Actions waiting for a network response before updating DOM
Always go for “transform” animations for animations of properties that trigger layout changes.
How is Google CLS Score Influenced Through Ads?
To deal with ads that cause CLS, you need to style the element where the ad is going to show.
Therefore, if you style div, the image or video division in a WordPress or any website element with a specific height and width measurement, your ad will be constrained within the mentioned dimensions only.
If an element containing an ad doesn’t show the ad, you can set it in a way that an alternative banner ad or a placeholder image can fill the vacant space.
Alternatively, an ad may fill the entire row on the top of a column in the right or left gutter of the page for certain layouts.
If the page doesn’t show up, there won’t be a shift and it won’t make any difference on mobile or desktop.
However, you should note that it depends on the theme layout and you’ll have to test it out if there’s an issue with the ad inventory.
How Can CLS Slide During Web Development?
Google CLS can slip through the development stage.
Here’s what can happen.
Many of the assets needed to render a web page are loaded onto a browser’s cache.
The next time a developer visits the page under development, they won’t notice a layout shift since the page elements are already downloaded.
It is therefore recommended to have a measurement in the field or the lab.

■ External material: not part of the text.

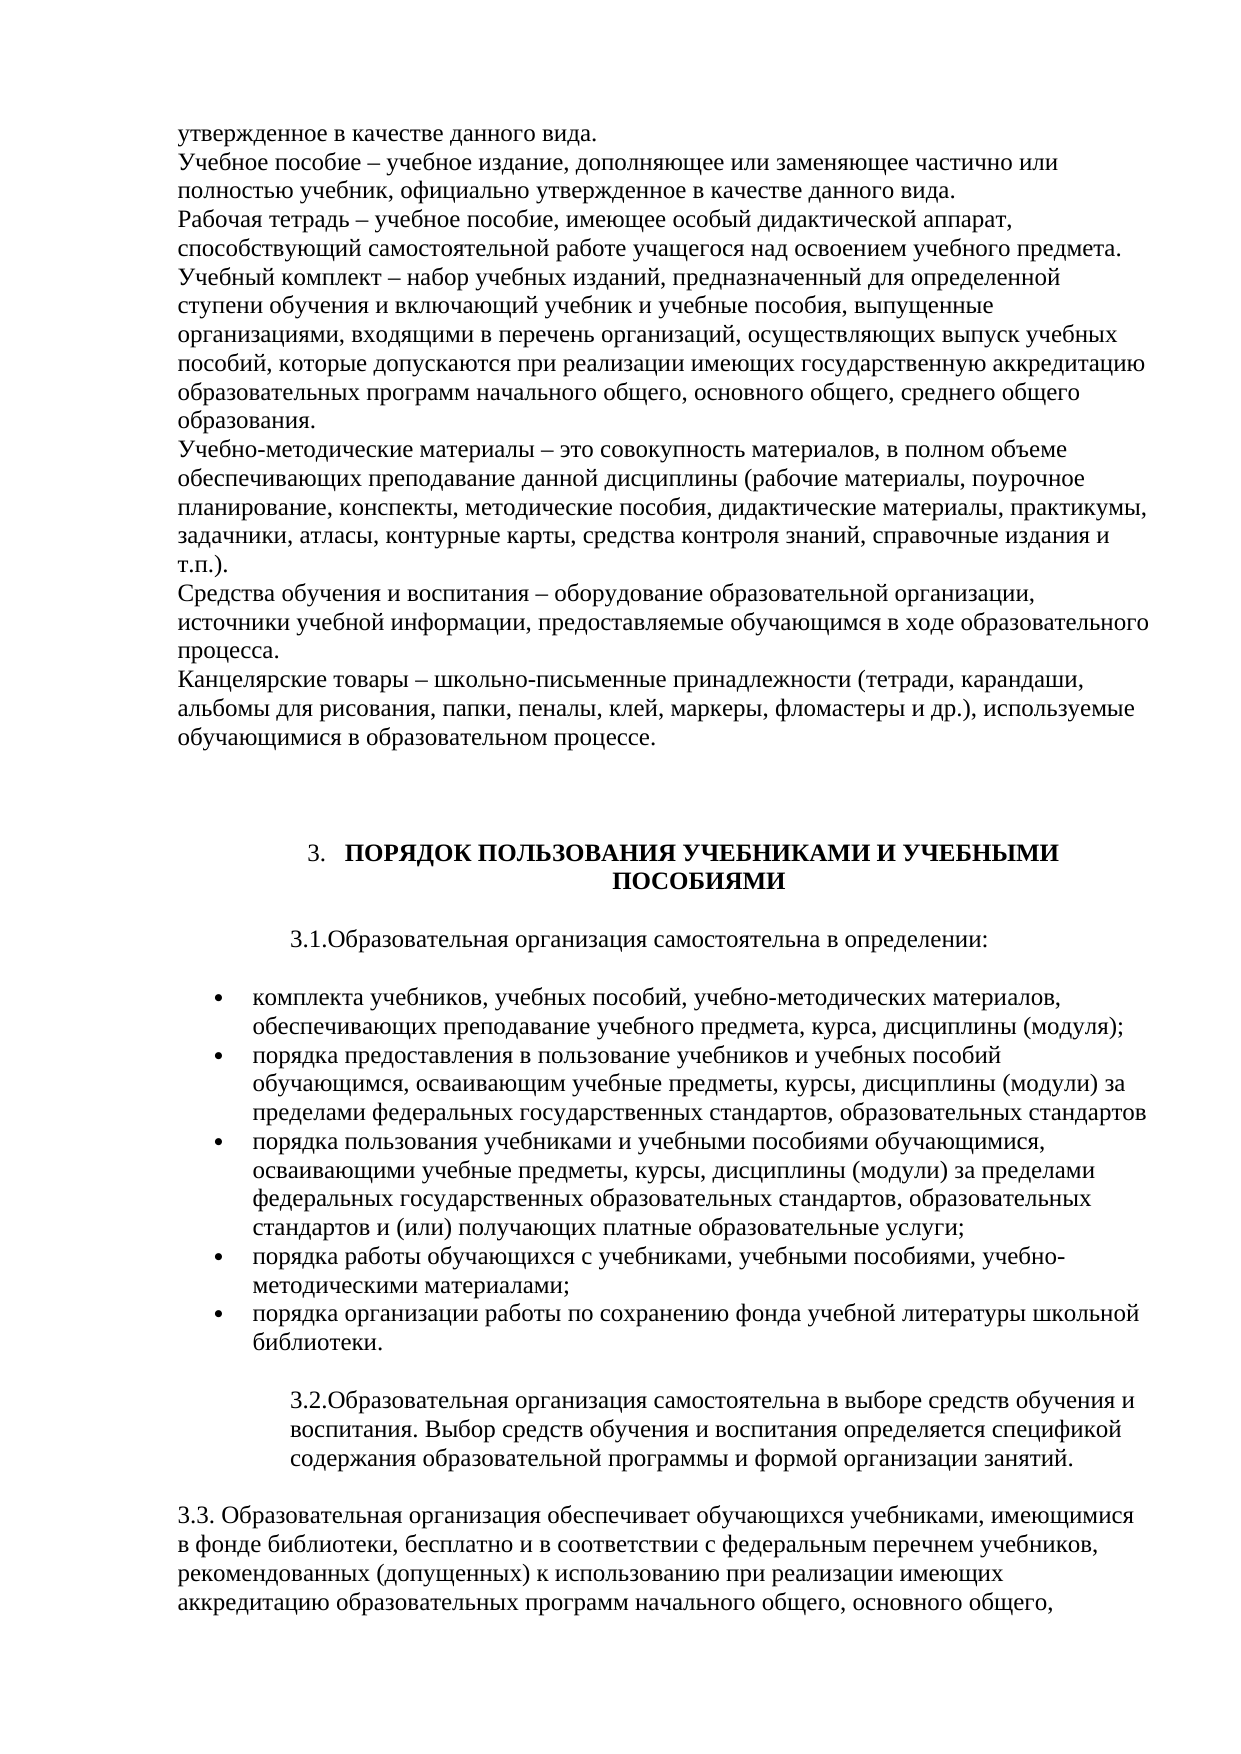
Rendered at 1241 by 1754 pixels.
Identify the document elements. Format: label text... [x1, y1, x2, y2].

text 3.2.Образовательная организация самостоятельна в выборе средств обучения и воспитания. Выбор средств обучения и воспитания определяется спецификой содержания образовательной программы и формой организации занятий. [290, 1385, 1152, 1471]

Cumulative Layout Shift Test
Cumulative Layout Shift Performance website metrics can be measured in any of the following ways:
In the field: on real users actually interacting with the page. It can be measured using the following Field tools:
Chrome User Experience Report
It provides user experience metrics for how real-world Chrome users experience popular destinations on the web.
This tool analyses the content of a web page and generates suggestions to make that page faster than before.
Search Console (Core Web Vitals report)
Search Console shows how your pages perform based on real-world usage data (sometimes called field data).
In the lab: using tools to simulate a page load in a controlled environment can be measured using the following Lab tools:
Chrome DevTools can help you edit pages on-the-fly and diagnose problems quickly, which ultimately enables you to build better websites faster.
LightHouse is an open-source, automated tool for improving the quality of web pages.
You can run it against any web page, public, or requiring authentication.
It has audits for performance, accessibility, progressive web apps, SEO, and more.
Run a free website speed test from around the globe using real browsers at consumer connection speeds with detailed optimization recommendations.
According to the web.dev; Caution: Lab tools typically load pages in a synthetic environment and only measure layout shifts during page load.
As a result, CLS values reported by lab tools for a given page may be less than what real users experience in the field.
Quick Tools to check Cumulative Layout Shift
1. CLS in GIF format from Defaced Tool by Chris Johnson to Identifies the problematic LS. 2. Cumulative Layout Shift calculator
Understanding Cumulative Layout Shift (CLS) will help you offer a better user experience in the coming days.
Since the metric is a part of Core Web Vitals to improve UX and is scheduled to become a ranking signal in 2021, it is important to understand its importance and impact on your site.